7. The reversibility test is a useful quality gate
Any HTML artifact generated from Mesh content should pass the reversibility test: can the content be extracted back to clean text in one prompt? If not, content has been buried in markup, and the artifact has become unmaintainable. This is a concrete rule that can be enforced at creation time.
Emerging Direction
This is where the research is pointing, not a finalised architecture. The principles document will test these against the ideals.
The evidence points toward a two-layer architecture:
- Layer 1 — The Mesh (MD source of truth): canonical content lives in well-structured markdown files. Optimised for agent loading, retrieval, version control, and longevity. Humans can read it; it's not beautiful, but it's reliable.
- Layer 2 — Mesh artifacts (HTML, generated on demand): human-facing views, planning boards, status reports, onboarding guides — generated from Layer 1 by agents for specific purposes. Ephemeral, regenerable, not version-controlled themselves.
This maps to:
- @omarsar0's LLM Wiki + artifact model
- @the_smart_ape's "one MD source, many HTML renders" pattern
- @trq212's observation that Claude Code can synthesise real project context into rich HTML outputs
The remaining open questions for the principles document:
- How are Mesh sections structured and chunked for selective agent loading?

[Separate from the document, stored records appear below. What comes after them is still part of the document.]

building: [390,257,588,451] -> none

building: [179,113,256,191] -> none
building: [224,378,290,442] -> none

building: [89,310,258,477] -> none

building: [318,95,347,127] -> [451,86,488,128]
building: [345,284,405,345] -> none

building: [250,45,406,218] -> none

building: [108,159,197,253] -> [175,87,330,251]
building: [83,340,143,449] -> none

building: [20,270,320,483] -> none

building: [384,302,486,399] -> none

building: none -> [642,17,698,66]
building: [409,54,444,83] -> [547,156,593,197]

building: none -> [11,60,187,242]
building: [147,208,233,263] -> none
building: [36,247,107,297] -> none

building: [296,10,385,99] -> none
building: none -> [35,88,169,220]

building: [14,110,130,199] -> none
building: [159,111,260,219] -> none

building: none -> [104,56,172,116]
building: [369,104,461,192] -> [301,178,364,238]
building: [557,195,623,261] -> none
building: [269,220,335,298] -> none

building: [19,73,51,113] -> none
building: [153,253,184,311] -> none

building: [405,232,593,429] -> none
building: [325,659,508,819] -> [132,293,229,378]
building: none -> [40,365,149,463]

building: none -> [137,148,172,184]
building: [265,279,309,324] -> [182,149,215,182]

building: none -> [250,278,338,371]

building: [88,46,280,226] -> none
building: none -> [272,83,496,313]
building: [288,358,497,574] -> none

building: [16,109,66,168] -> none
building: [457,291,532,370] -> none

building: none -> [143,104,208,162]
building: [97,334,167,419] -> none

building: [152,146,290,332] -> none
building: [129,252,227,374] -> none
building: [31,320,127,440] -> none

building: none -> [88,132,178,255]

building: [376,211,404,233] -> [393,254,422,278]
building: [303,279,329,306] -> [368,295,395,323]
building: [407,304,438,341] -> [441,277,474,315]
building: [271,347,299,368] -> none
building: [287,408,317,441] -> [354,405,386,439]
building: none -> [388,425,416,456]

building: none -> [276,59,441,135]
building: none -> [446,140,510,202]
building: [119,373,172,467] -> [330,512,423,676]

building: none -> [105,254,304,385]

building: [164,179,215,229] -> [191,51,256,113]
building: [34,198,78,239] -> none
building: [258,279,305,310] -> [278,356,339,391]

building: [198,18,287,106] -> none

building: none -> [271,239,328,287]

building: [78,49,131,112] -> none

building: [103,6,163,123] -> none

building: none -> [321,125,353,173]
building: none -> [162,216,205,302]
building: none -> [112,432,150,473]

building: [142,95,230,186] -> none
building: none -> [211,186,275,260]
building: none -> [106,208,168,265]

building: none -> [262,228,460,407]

- What's the right granularity — one file per section, or finer?
- How does "what we're working on" stay current — manual updates, agent-driven, or a mix?
- How do we prevent the MD source from drifting out of sync with generated artifacts?
- What does bidirectional artifact interaction look like concretely for this team?
Counter-model: HTML as the authoring surface
The model above is what the reference sources point toward. The model below is what the intended workflow points toward. They produce the same output for agents but differ fundamentally on what the canonical file is and who edits it.
Consider what actually gets created when the Mesh is in use: a schema for a data type with its fields and constraints, a breakdown of how a space definition tree is structured, a layout showing how column types map to rendering behaviour. These are not prose documents that happen to have some formatting. They are structured visual assets — the schema, the graph, the tree layout is the deliverable. You look at it, iterate on it with Claude, and the HTML representation is what carries the meaning.
In this workflow, the human is always looking at a rendered HTML document — not a Markdown source file. "Update this section" means updating the HTML. "Add a column to this table" means editing the HTML table. The file you're iterating on is the file that gets stored. There is no generation step, no separate source format, no pipeline between authoring and what you see.
This inverts the two-layer model from the references:
- HTML is the canonical file — the thing Claude edits and the human reviews. Version-controlled as HTML. The structured layout, visual hierarchy, and spatial relationships are part of the content, not a presentation layer added afterwards.
- Plain text is derived on demand — when an agent needs to load a section into context, the system extracts clean text from the HTML at read-time. Agents get the meaning without the markup. No separate file to maintain, no sync to manage.
The outcome is identical from the agent's perspective — it loads clean text. But the authoring experience and the canonical artifact are completely different. The human-Claude editing loop operates directly on the HTML document, which means the structure, hierarchy, and visual organisation the human sees is exactly what exists in the file.
The tension this introduces: HTML is harder to diff, more fragile across many edit cycles, and the text extraction needs to reliably recover meaning from markup. These are solvable engineering problems — but they need to be designed for explicitly rather than assumed away.